- **Work request**
Line by line, copy out the entries exactly and leave the pictures behind.

*** Data ***

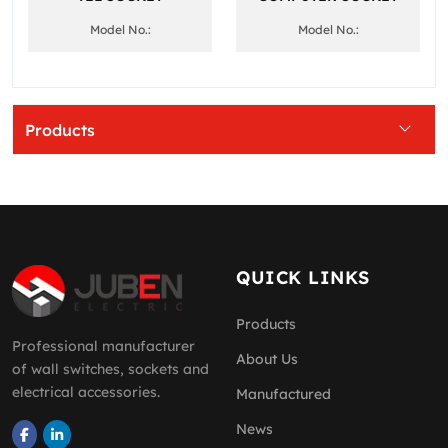
Model No.:
Model No.:
Products
QUICK LINKS
Products
Professional manufacturer
About Us
of wall switches, sockets and
electrical accessories.
Manufactured
News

*** End of Data ***

- **Response to this task**
Model No.:
Model No.:
Products
QUICK LINKS
Products
Professional manufacturer
About Us
of wall switches, sockets and
electrical accessories.
Manufactured
News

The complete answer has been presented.